◆ Exercise instructions ◆
Print out the data exactly, keeping every image out of it.

◆ Input ◆
________

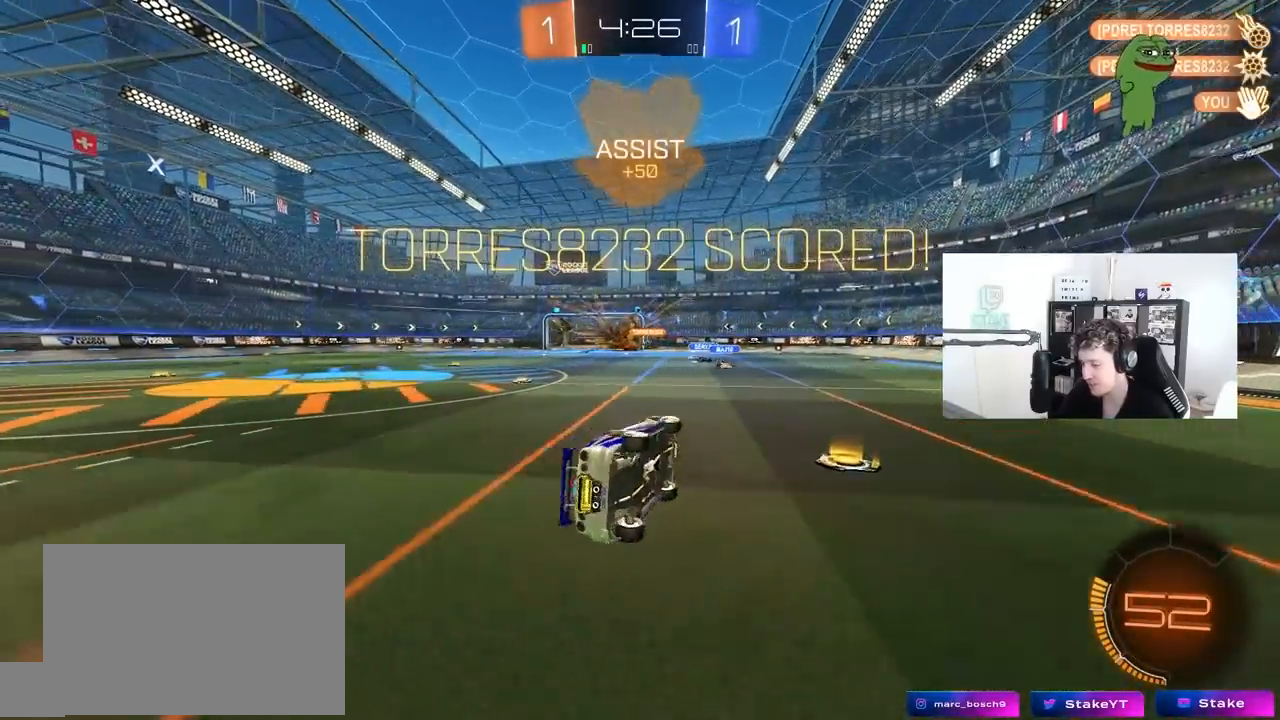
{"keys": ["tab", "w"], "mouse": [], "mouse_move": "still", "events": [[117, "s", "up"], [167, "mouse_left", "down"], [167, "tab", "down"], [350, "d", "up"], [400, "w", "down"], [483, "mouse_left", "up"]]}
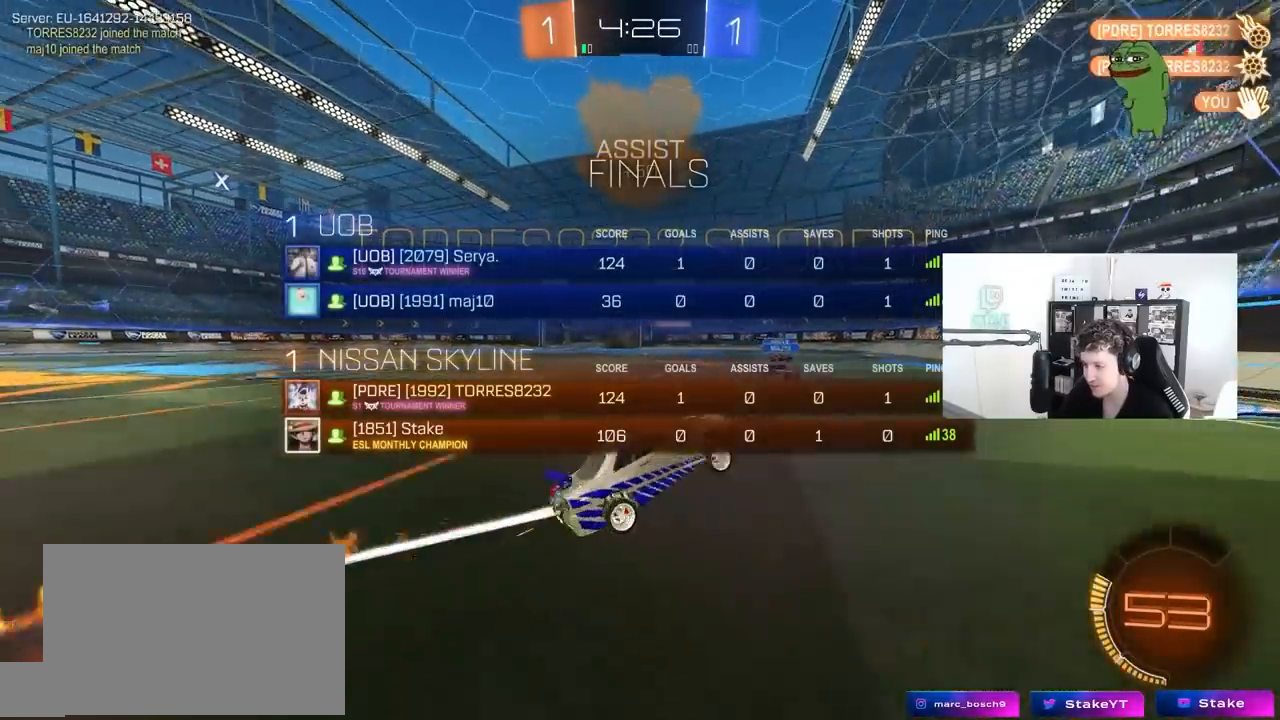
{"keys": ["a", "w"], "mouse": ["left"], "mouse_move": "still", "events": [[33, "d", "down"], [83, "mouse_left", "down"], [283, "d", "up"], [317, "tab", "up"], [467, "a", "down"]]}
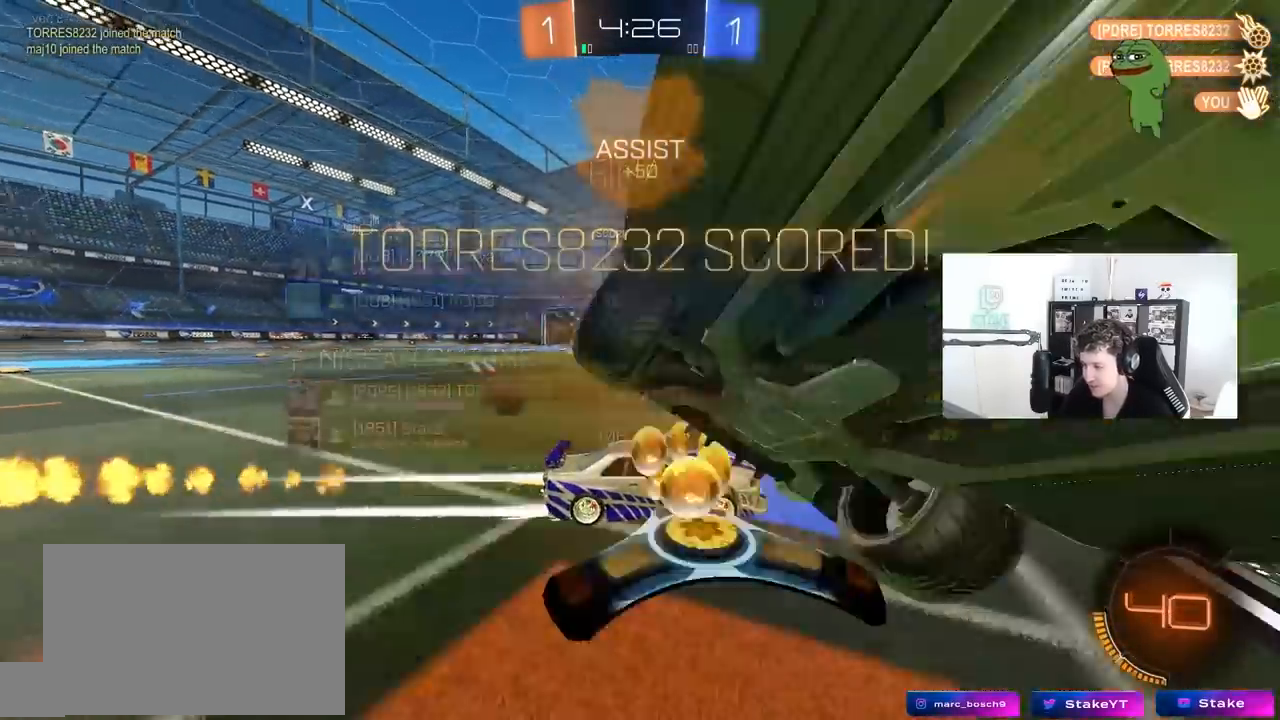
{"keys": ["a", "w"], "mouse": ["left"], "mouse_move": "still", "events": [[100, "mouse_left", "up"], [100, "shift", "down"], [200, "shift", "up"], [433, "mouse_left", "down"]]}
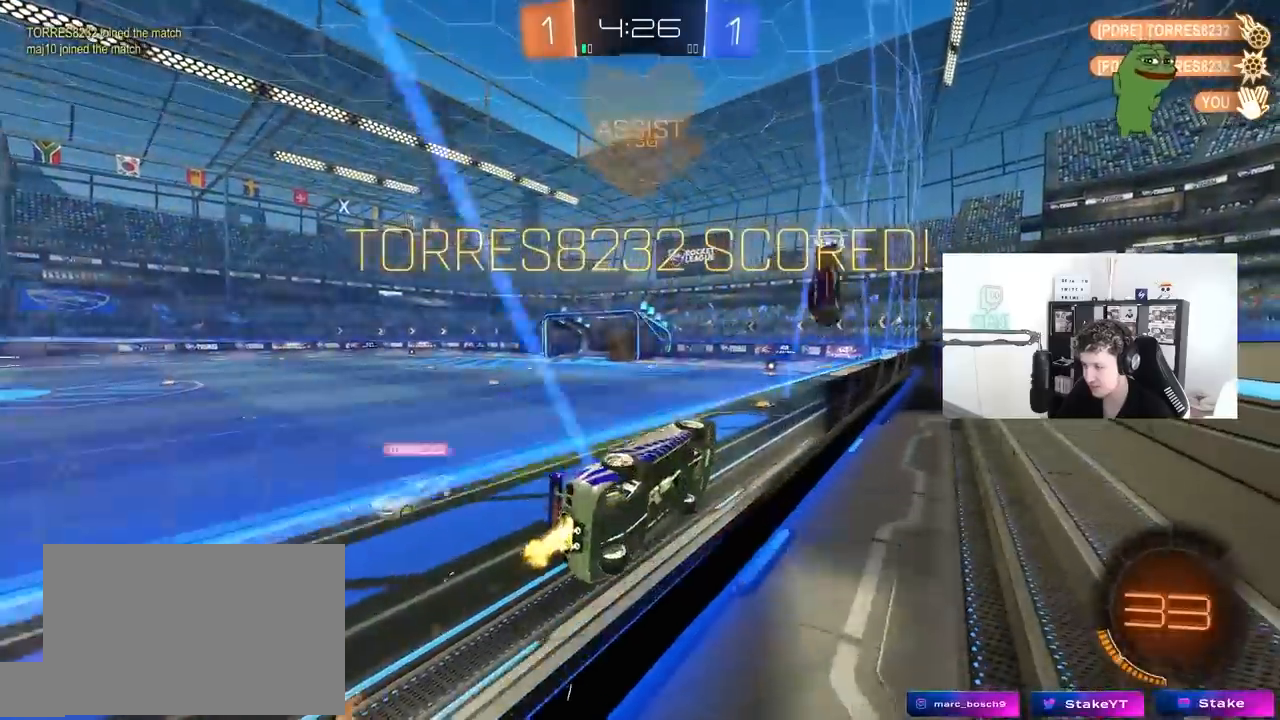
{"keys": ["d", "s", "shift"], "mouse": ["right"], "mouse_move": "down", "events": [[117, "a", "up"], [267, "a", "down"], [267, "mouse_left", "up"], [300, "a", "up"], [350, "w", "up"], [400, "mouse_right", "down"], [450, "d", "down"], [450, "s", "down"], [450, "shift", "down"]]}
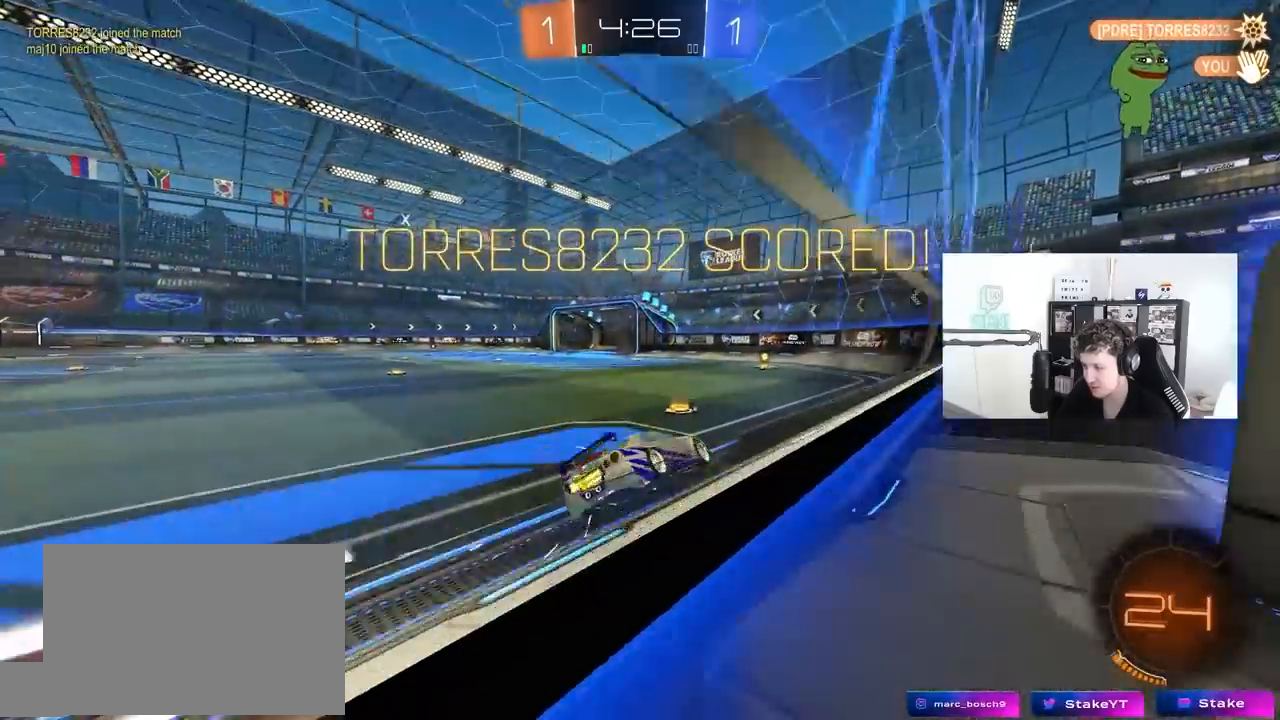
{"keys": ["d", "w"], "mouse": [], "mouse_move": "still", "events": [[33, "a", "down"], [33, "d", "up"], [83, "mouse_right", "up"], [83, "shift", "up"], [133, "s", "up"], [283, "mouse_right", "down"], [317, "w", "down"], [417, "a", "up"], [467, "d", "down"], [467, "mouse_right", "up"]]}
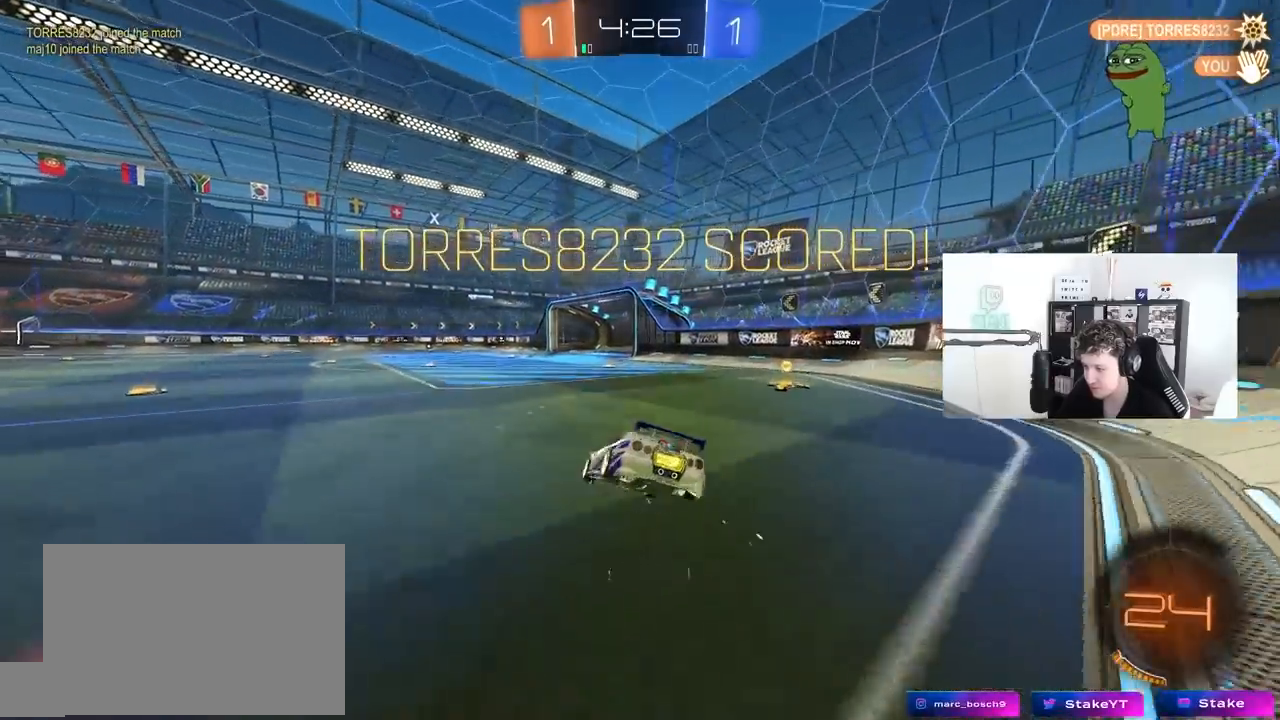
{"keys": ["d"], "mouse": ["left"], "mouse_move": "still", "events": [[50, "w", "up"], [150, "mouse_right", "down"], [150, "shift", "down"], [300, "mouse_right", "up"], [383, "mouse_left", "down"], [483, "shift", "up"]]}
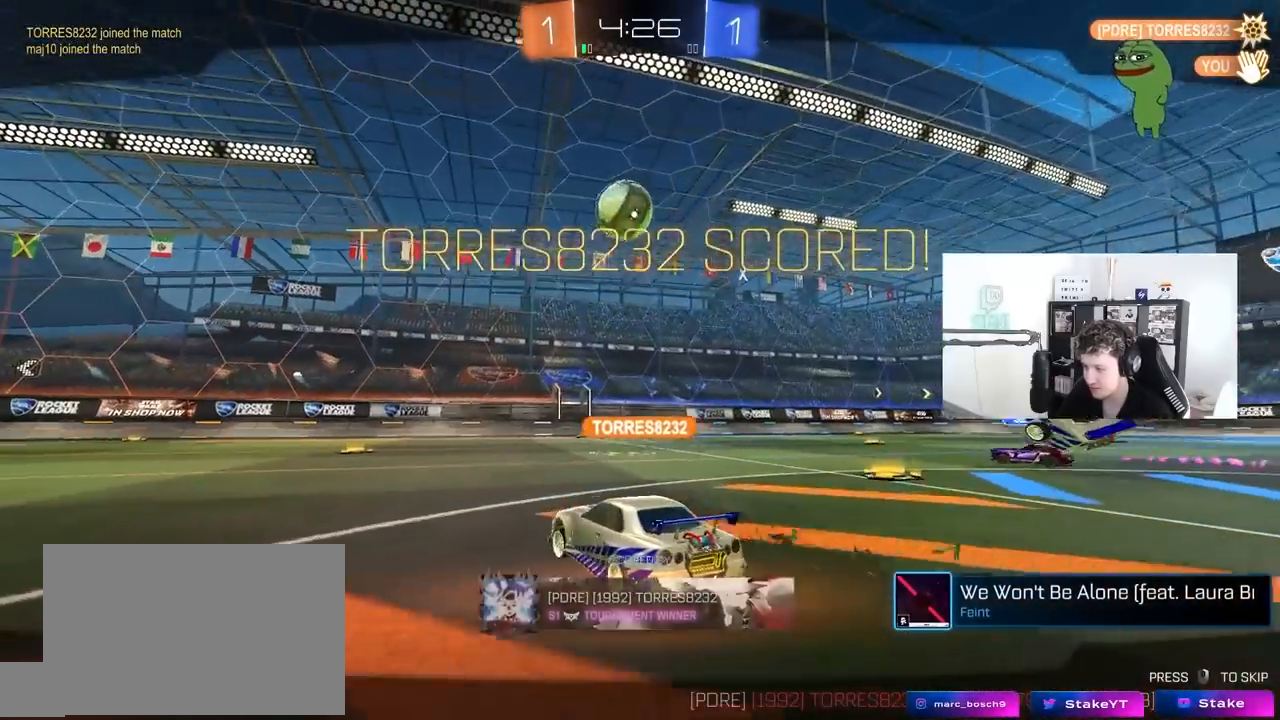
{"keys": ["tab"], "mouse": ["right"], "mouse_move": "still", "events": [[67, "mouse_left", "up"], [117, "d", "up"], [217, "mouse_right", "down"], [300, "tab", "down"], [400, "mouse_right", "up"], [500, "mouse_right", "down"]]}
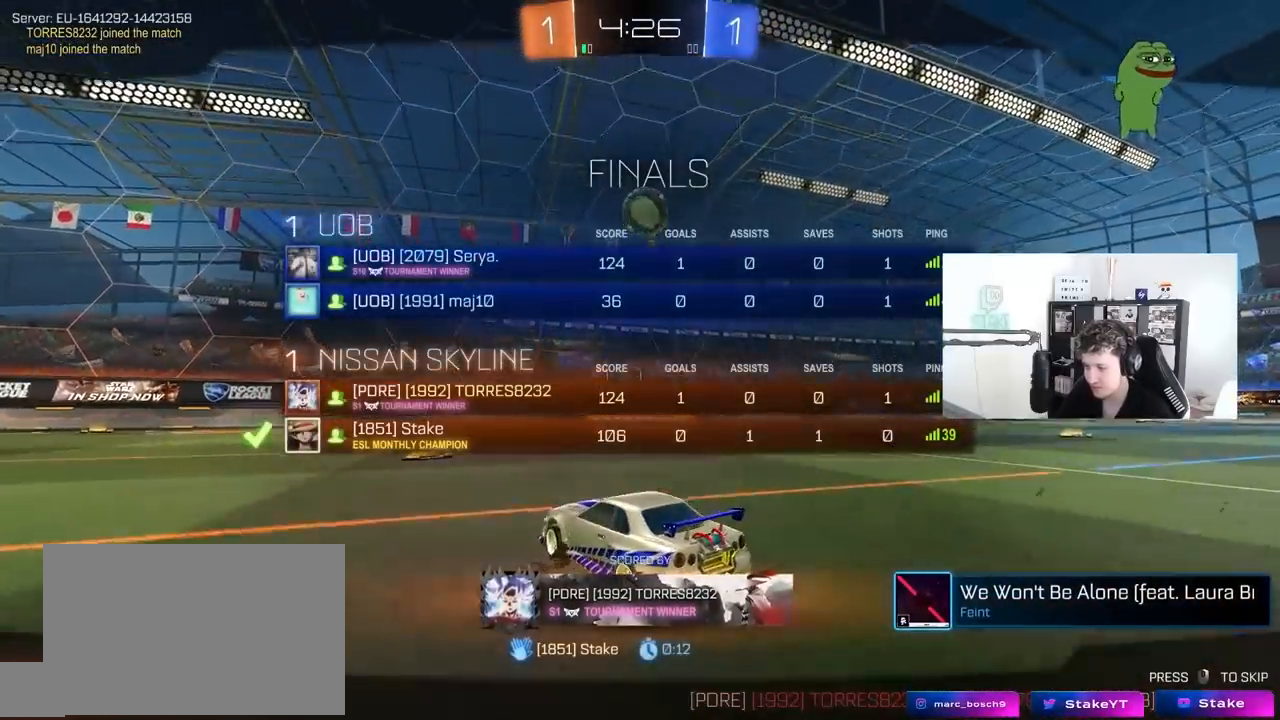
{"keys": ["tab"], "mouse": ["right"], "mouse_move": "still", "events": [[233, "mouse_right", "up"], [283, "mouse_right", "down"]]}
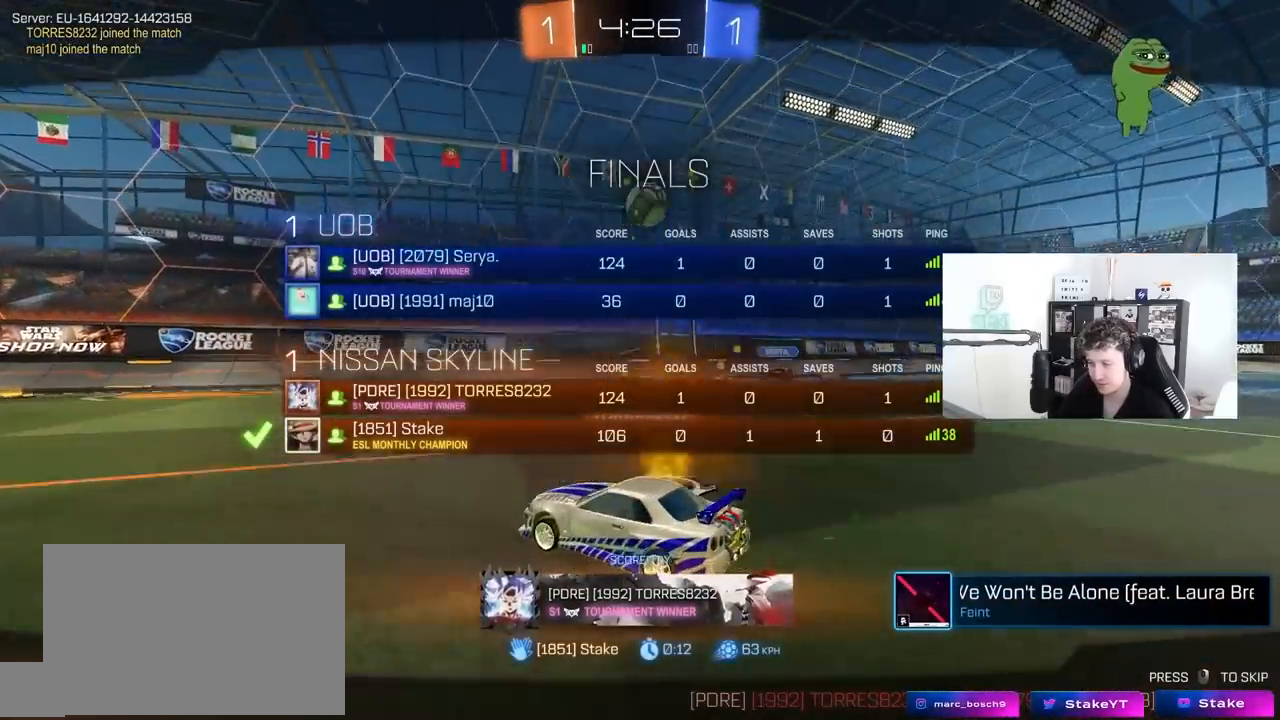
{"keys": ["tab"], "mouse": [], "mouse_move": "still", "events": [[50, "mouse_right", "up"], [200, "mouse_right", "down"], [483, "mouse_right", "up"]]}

________

◆ Response to this task ◆
{"keys": ["tab", "w"], "mouse": [], "mouse_move": "still", "events": [[117, "s", "up"], [167, "mouse_left", "down"], [167, "tab", "down"], [350, "d", "up"], [400, "w", "down"], [483, "mouse_left", "up"]]}
{"keys": ["a", "w"], "mouse": ["left"], "mouse_move": "still", "events": [[33, "d", "down"], [83, "mouse_left", "down"], [283, "d", "up"], [317, "tab", "up"], [467, "a", "down"]]}
{"keys": ["a", "w"], "mouse": ["left"], "mouse_move": "still", "events": [[100, "mouse_left", "up"], [100, "shift", "down"], [200, "shift", "up"], [433, "mouse_left", "down"]]}
{"keys": ["d", "s", "shift"], "mouse": ["right"], "mouse_move": "down", "events": [[117, "a", "up"], [267, "a", "down"], [267, "mouse_left", "up"], [300, "a", "up"], [350, "w", "up"], [400, "mouse_right", "down"], [450, "d", "down"], [450, "s", "down"], [450, "shift", "down"]]}
{"keys": ["d", "w"], "mouse": [], "mouse_move": "still", "events": [[33, "a", "down"], [33, "d", "up"], [83, "mouse_right", "up"], [83, "shift", "up"], [133, "s", "up"], [283, "mouse_right", "down"], [317, "w", "down"], [417, "a", "up"], [467, "d", "down"], [467, "mouse_right", "up"]]}
{"keys": ["d"], "mouse": ["left"], "mouse_move": "still", "events": [[50, "w", "up"], [150, "mouse_right", "down"], [150, "shift", "down"], [300, "mouse_right", "up"], [383, "mouse_left", "down"], [483, "shift", "up"]]}
{"keys": ["tab"], "mouse": ["right"], "mouse_move": "still", "events": [[67, "mouse_left", "up"], [117, "d", "up"], [217, "mouse_right", "down"], [300, "tab", "down"], [400, "mouse_right", "up"], [500, "mouse_right", "down"]]}
{"keys": ["tab"], "mouse": ["right"], "mouse_move": "still", "events": [[233, "mouse_right", "up"], [283, "mouse_right", "down"]]}
{"keys": ["tab"], "mouse": [], "mouse_move": "still", "events": [[50, "mouse_right", "up"], [200, "mouse_right", "down"], [483, "mouse_right", "up"]]}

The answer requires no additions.